**TASK:**
Images are to be excluded from the copy, and the records below reproduced word for word.

**PROVIDED MATERIAL:**
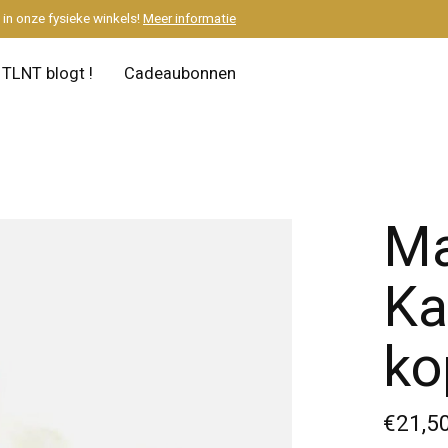
M
in onze fysieke winkels!
Meer informatie
TLNT blogt !
Cadeaubonnen
Ma
Ka
ko
€21,5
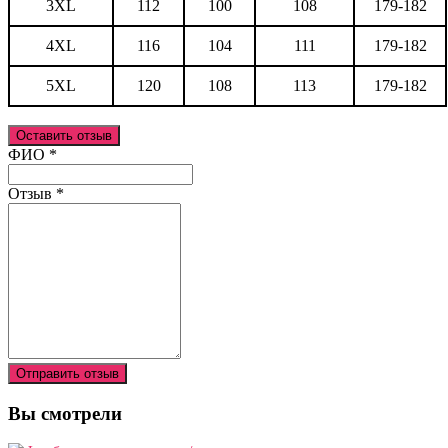
3XL
112
100
108
179-182
4XL
116
104
111
179-182
5XL
120
108
113
179-182
Оставить отзыв
Ваш отзыв был отправлен!
ФИО
*
Отзыв
*
Отправить отзыв
Вы смотрели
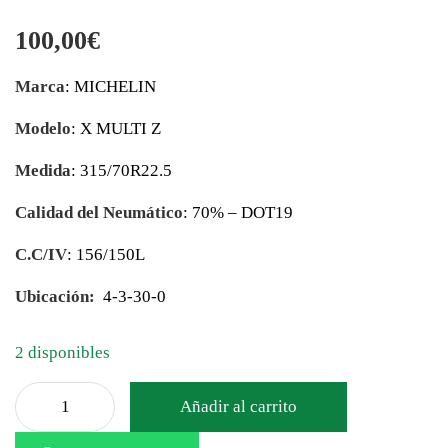
100,00
€
Marca
: MICHELIN
Modelo
: X MULTI Z
Medida
: 315/70R22.5
Calidad del Neumático
: 70% – DOT19
C.C/IV
: 156/150L
Ubicación:
4-3-30-0
2 disponibles
Añadir al carrito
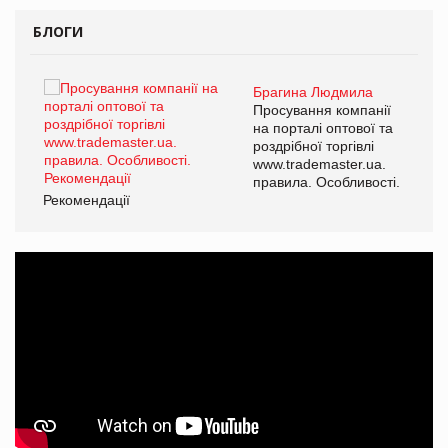
БЛОГИ
Брагина Людмила
ї
Просування компанії
а
на порталі оптової та
роздрібної торгівлі
www.trademaster.ua.
і.
правила. Особливості.
Рекомендації
Ре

**WRITTEN REPLY:**
M
in onze fysieke winkels!
Meer informatie
TLNT blogt !
Cadeaubonnen
Ma
Ka
ko
€21,5
3XL
112
100
108
179-182
4XL
116
104
111
179-182
5XL
120
108
113
179-182
Оставить отзыв
Ваш отзыв был отправлен!
ФИО
*
Отзыв
*
Отправить отзыв
Вы смотрели
100,00
€
Marca
: MICHELIN
Modelo
: X MULTI Z
Medida
: 315/70R22.5
Calidad del Neumático
: 70% – DOT19
C.C/IV
: 156/150L
Ubicación:
4-3-30-0
2 disponibles
Añadir al carrito
БЛОГИ
Брагина Людмила
ї
Просування компанії
а
на порталі оптової та
роздрібної торгівлі
www.trademaster.ua.
і.
правила. Особливості.
Рекомендації
Ре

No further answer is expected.